Steve Sebelius said...

Because this blog controversy has focused on getting the facts right, I offer the following.

First, I am editor of Las Vegas CityLife, which is, as Steve noted, owned by Stephens Media LLC, owners of the Review-Journal. Stephens purchased CityLife in March 2005.

Second, contrary to what Steve wrote, the Media Watch column authored by then-Managing Editor Matt O'Brien was suspended long before Stephens purchased CityLife. In fact, the column stopped appearing when Matt took a sabbatical to write his fascinating book about the storm drains of Las Vegas, and the people who live in them. The Media Watch column never returned to CityLife's pages, even after Matt finished work on his manuscript and returned to the paper.
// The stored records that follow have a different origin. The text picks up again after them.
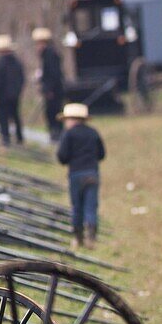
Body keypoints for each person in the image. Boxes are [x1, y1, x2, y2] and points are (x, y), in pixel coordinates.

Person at [56, 103, 105, 249]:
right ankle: (91, 235)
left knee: (77, 207)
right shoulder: (93, 132)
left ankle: (78, 238)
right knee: (91, 206)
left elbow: (62, 156)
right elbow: (101, 154)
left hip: (76, 174)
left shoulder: (68, 134)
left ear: (71, 119)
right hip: (92, 174)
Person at [0, 34, 25, 147]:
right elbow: (22, 79)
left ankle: (5, 138)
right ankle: (19, 137)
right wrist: (18, 91)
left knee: (3, 117)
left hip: (3, 97)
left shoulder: (0, 64)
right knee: (15, 116)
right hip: (15, 95)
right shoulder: (17, 62)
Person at [33, 27, 65, 142]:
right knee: (51, 112)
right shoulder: (47, 54)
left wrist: (49, 90)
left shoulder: (50, 54)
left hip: (53, 90)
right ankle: (55, 133)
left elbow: (53, 74)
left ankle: (57, 134)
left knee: (53, 112)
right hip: (51, 89)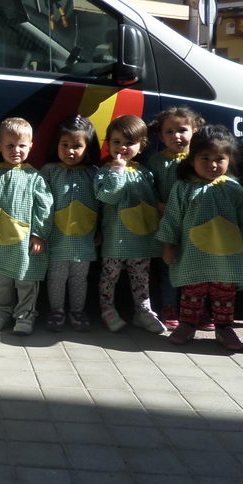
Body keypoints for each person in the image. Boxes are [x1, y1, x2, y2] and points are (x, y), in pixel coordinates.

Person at [157, 126, 243, 351]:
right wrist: (168, 246)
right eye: (205, 158)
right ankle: (187, 324)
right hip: (193, 254)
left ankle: (224, 327)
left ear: (229, 160)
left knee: (224, 294)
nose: (212, 164)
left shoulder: (234, 189)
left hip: (226, 256)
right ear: (192, 160)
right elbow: (172, 219)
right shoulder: (183, 188)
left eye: (220, 158)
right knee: (191, 291)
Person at [95, 115, 166, 334]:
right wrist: (117, 171)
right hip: (116, 237)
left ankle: (143, 311)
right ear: (108, 143)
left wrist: (160, 207)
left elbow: (150, 199)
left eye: (129, 143)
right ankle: (107, 308)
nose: (122, 147)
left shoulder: (145, 173)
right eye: (116, 142)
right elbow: (108, 197)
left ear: (141, 146)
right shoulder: (105, 171)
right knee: (109, 276)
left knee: (141, 278)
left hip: (140, 239)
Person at [0, 117, 52, 335]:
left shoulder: (34, 177)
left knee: (26, 281)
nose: (16, 150)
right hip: (1, 241)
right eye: (10, 145)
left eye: (22, 145)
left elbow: (45, 206)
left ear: (31, 146)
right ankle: (0, 312)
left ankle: (25, 315)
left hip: (26, 244)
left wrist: (39, 234)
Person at [39, 115, 100, 332]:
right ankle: (56, 311)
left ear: (88, 147)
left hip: (84, 239)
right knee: (56, 276)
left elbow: (101, 204)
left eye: (77, 146)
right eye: (64, 145)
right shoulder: (49, 171)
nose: (70, 151)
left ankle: (77, 311)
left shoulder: (94, 173)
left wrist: (100, 229)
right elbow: (40, 203)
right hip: (56, 237)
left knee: (79, 277)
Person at [146, 107, 205, 329]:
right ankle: (169, 306)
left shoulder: (199, 160)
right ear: (161, 136)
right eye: (169, 132)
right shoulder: (156, 162)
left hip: (194, 221)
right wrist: (157, 204)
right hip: (165, 222)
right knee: (167, 264)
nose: (176, 136)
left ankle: (196, 308)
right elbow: (148, 188)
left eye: (182, 130)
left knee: (194, 263)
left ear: (195, 130)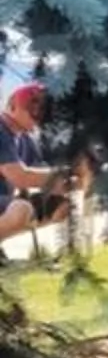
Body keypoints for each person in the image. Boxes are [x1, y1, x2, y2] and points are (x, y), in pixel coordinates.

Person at [0, 80, 71, 246]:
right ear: (13, 107)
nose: (38, 114)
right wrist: (64, 174)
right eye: (32, 109)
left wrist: (69, 183)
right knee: (21, 209)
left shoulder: (26, 139)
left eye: (42, 109)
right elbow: (20, 177)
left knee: (62, 205)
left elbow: (40, 174)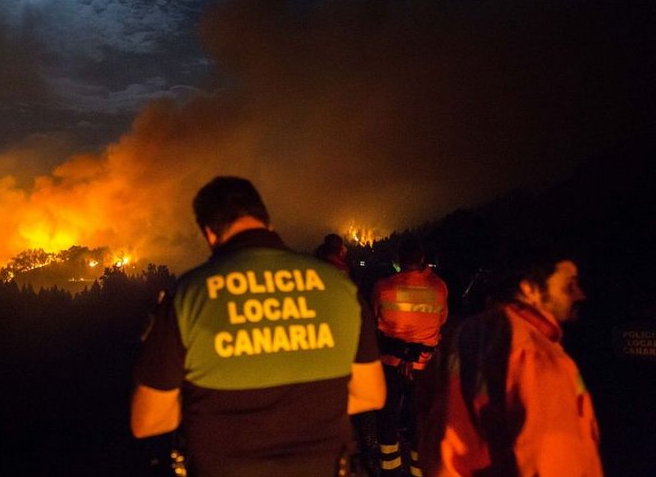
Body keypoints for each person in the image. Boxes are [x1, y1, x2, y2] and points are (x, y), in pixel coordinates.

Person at [131, 176, 386, 477]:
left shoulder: (187, 296)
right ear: (267, 222)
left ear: (210, 234)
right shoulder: (340, 288)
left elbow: (149, 420)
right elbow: (371, 394)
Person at [420, 251, 603, 477]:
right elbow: (549, 460)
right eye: (568, 284)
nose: (579, 294)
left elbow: (430, 411)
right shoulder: (536, 355)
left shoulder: (466, 333)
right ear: (530, 289)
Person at [371, 238, 448, 477]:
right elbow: (441, 321)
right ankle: (418, 470)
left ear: (398, 261)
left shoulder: (383, 287)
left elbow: (376, 319)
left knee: (387, 416)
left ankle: (390, 469)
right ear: (423, 260)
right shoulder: (439, 287)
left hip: (390, 361)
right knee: (420, 419)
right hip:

However, media criticism has continued in CityLife, with occasional pieces in the paper, but more often on my blog. Steve may argue that the criticism in both places is inadequate, but he cannot say it doesn't exist. (In fact, at the beginning of this controversy, I wrote one short piece about the Sun's correction, but then linked to this blog, which had far more comprehensive coverage.)

Third, and finally, nightclub ads are most definitely not the lifeblood of CityLife, as a casual glance at our paper would show. We have a few, but not many.